= Heat torch =

A heat torch is a tool or device that is used to heat up a substance quickly, whether it is air, metal, plastic, or other materials. Heat torches typically provide a way to quickly heat a concentrated area of material for uses such as molding, metallurgy, hardening, and solidification.

==Uses==
===Medical industry===
Heat torches can be found in various medical instruments such as blood analyzers. In one application, a heat torch was installed inside a blood analyzer to make film cuvettes in real time, allowing blood to be stored and tested on board the instrument.

===Jewelry making (lapidary)===
Commonly referred to as a soldering torch, heat torches used in jewelry making are often fueled by butane, propane, MAPP gas, or a mixture of propane and oxygen. Heat torches are more effective at working with certain metals, such as sterling, gold, and copper, because they are able to heat these metals to a higher degree than traditional soldering irons and soldering guns.

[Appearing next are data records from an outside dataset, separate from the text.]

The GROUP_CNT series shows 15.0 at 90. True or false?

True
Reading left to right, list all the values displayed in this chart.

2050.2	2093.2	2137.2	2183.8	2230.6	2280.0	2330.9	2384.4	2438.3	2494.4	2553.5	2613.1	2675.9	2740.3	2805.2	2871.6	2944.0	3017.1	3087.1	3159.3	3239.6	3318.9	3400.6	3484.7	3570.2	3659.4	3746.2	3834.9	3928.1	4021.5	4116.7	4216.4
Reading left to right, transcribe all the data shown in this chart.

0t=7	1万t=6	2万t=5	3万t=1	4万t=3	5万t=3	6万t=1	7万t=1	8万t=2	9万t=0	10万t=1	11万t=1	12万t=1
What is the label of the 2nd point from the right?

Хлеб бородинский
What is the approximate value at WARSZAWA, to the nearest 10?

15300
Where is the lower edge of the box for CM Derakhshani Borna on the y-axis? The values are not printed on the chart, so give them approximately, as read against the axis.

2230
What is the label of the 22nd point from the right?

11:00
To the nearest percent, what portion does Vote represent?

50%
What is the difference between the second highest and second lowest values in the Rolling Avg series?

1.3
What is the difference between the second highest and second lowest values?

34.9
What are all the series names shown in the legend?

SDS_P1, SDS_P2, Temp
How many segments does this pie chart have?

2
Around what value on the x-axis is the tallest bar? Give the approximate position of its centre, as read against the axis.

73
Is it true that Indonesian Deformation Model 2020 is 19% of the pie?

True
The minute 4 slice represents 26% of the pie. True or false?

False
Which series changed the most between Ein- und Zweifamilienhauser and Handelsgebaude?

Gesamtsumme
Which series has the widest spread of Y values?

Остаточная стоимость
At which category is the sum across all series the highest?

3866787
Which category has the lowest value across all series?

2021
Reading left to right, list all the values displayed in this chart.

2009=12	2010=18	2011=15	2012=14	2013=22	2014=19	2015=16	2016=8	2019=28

===Manufacturing and industry===
Heat torches have a wide range of use in manufacturing industries such as high-capacity staking, curing, drying, heat-shrinking, air heaters, sterilization, adhesive activation, air scrubbing and air knives.

===Construction===
Specialized plasma heat torches can be used in construction to heat up soil, a technique that has proven to be useful for providing more solid footing for buildings and structures. This is still a developing technology, but has proven to be successful in prototype testing.